# Predicting Fuel Theft 


During one of my past projects, a specific issue was detecting fuel theft from the vehicles under our surveillance. We had access to end-of-day fuel levels, idle time, and on-time data, but unfortunately, we did not have continuous access to fuel level readings. Monitoring for abrupt changes in fuel level would have been a simpler approach if we had such data at our disposal.


## Variables

We want to produce a method of detecting deviations from our fuel use prediction and actual consumption.

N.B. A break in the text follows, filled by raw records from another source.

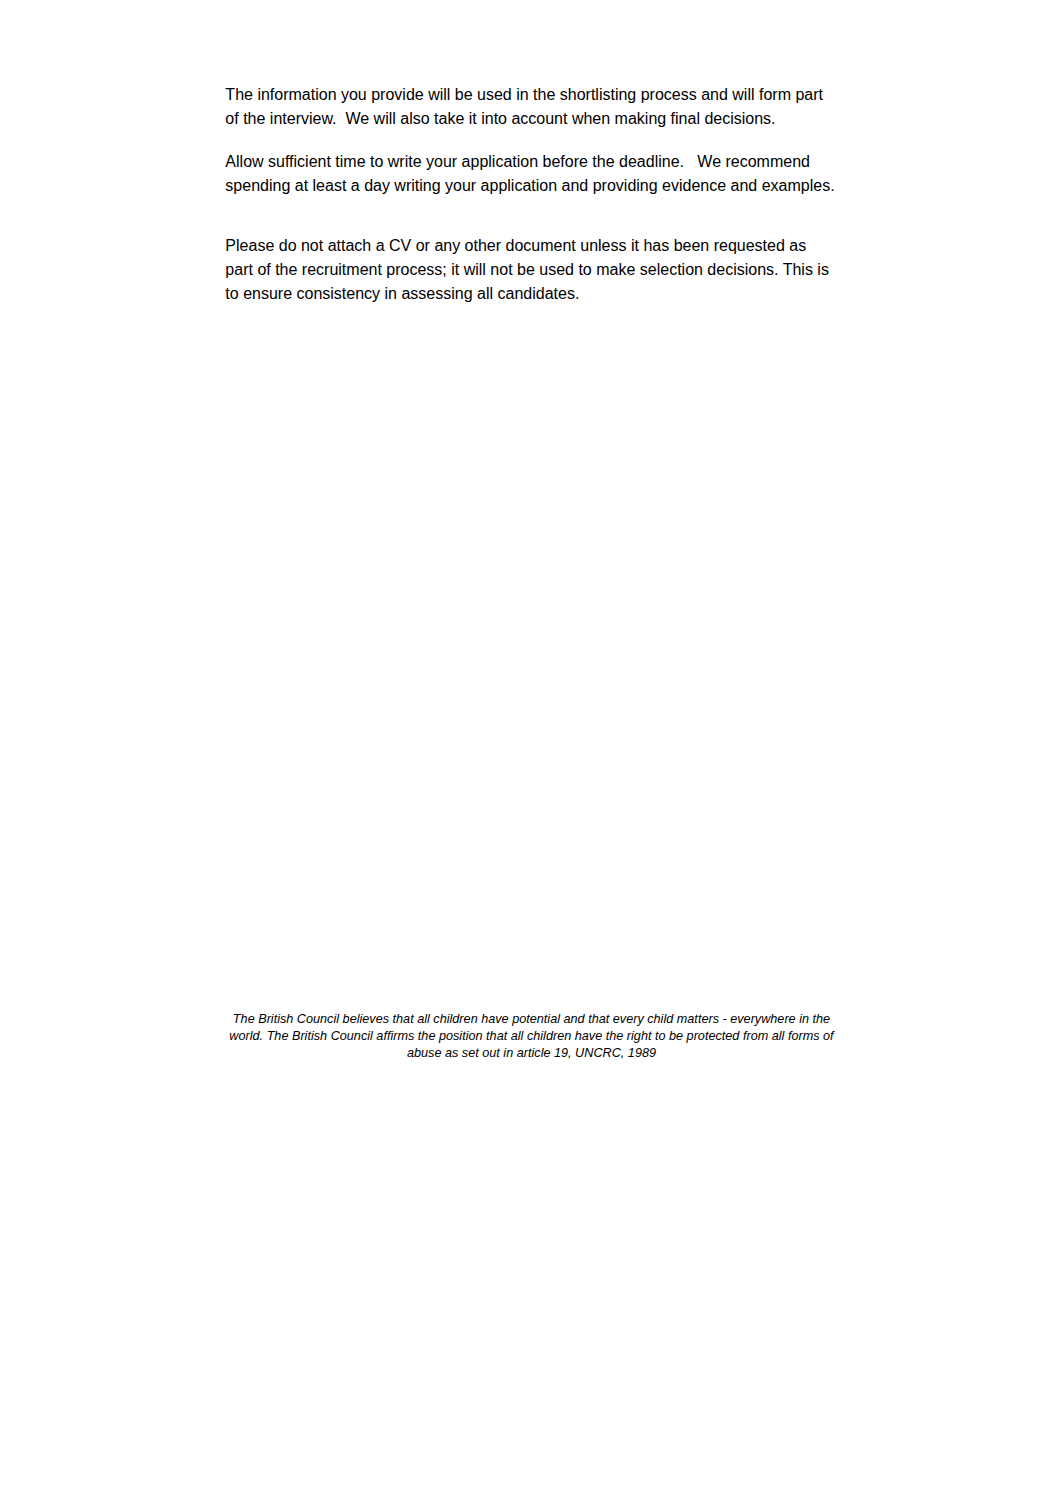The information you provide will be used in the shortlisting process and will form part of the interview. We will also take it into account when making final decisions.
Allow sufficient time to write your application before the deadline. We recommend spending at least a day writing your application and providing evidence and examples.
Please do not attach a CV or any other document unless it has been requested as part of the recruitment process; it will not be used to make selection decisions. This is to ensure consistency in assessing all candidates.
The British Council believes that all children have potential and that every child matters - everywhere in the world. The British Council affirms the position that all children have the right to be protected from all forms of abuse as set out in article 19, UNCRC, 1989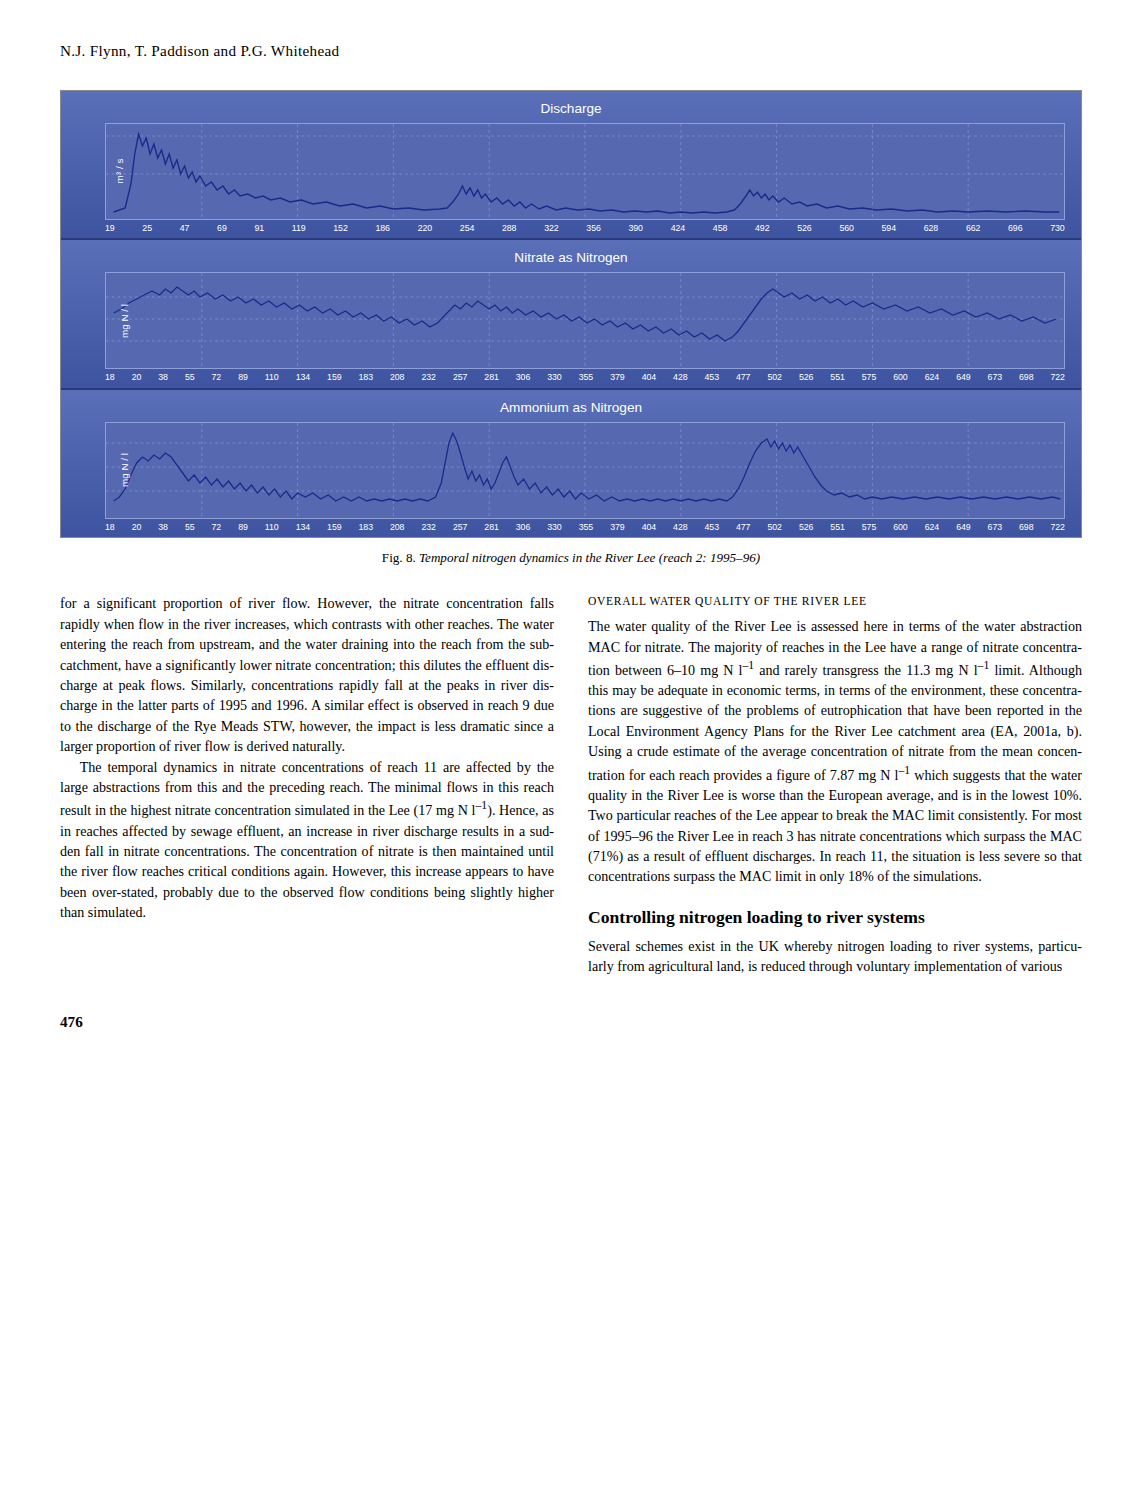N.J. Flynn, T. Paddison and P.G. Whitehead
Discharge
m³ / s
2 1
1925476991119152186220254288322356390424458492526560594628662696730
Nitrate as Nitrogen
mg N / l
8 6 4
182038557289110134159183208232257281306330355379404428453477502526551575600624649673698722
Ammonium as Nitrogen
mg N / l
0.3 0.2 0.1
182038557289110134159183208232257281306330355379404428453477502526551575600624649673698722
Fig. 8. Temporal nitrogen dynamics in the River Lee (reach 2: 1995–96)
for a significant proportion of river flow. However, the nitrate concentration falls rapidly when flow in the river increases, which contrasts with other reaches. The water entering the reach from upstream, and the water draining into the reach from the sub-catchment, have a significantly lower nitrate concentration; this dilutes the effluent discharge at peak flows. Similarly, concentrations rapidly fall at the peaks in river discharge in the latter parts of 1995 and 1996. A similar effect is observed in reach 9 due to the discharge of the Rye Meads STW, however, the impact is less dramatic since a larger proportion of river flow is derived naturally.
The temporal dynamics in nitrate concentrations of reach 11 are affected by the large abstractions from this and the preceding reach. The minimal flows in this reach result in the highest nitrate concentration simulated in the Lee (17 mg N l–1). Hence, as in reaches affected by sewage effluent, an increase in river discharge results in a sudden fall in nitrate concentrations. The concentration of nitrate is then maintained until the river flow reaches critical conditions again. However, this increase appears to have been over-stated, probably due to the observed flow conditions being slightly higher than simulated.
Overall water quality of the River Lee
The water quality of the River Lee is assessed here in terms of the water abstraction MAC for nitrate. The majority of reaches in the Lee have a range of nitrate concentration between 6–10 mg N l–1 and rarely transgress the 11.3 mg N l–1 limit. Although this may be adequate in economic terms, in terms of the environment, these concentrations are suggestive of the problems of eutrophication that have been reported in the Local Environment Agency Plans for the River Lee catchment area (EA, 2001a, b). Using a crude estimate of the average concentration of nitrate from the mean concentration for each reach provides a figure of 7.87 mg N l–1 which suggests that the water quality in the River Lee is worse than the European average, and is in the lowest 10%. Two particular reaches of the Lee appear to break the MAC limit consistently. For most of 1995–96 the River Lee in reach 3 has nitrate concentrations which surpass the MAC (71%) as a result of effluent discharges. In reach 11, the situation is less severe so that concentrations surpass the MAC limit in only 18% of the simulations.
Controlling nitrogen loading to river systems
Several schemes exist in the UK whereby nitrogen loading to river systems, particularly from agricultural land, is reduced through voluntary implementation of various
476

Given use time $a$ and average fuel consumption when in use $\alpha$;  idle time $b$ and average fuel consumption when idle $\beta$ gives us a predicted fuel use of $ p = a\alpha + b\beta$ and we want to plot against real fuel consumption $r$

## Data set

Unfortunatly I do not have access to our dataset so I will attempt to construct my own. 

We will treat idle fuel consumption as 4 litres per hour + random noise. And usage fuel consumption as 13 litres per hour + noise.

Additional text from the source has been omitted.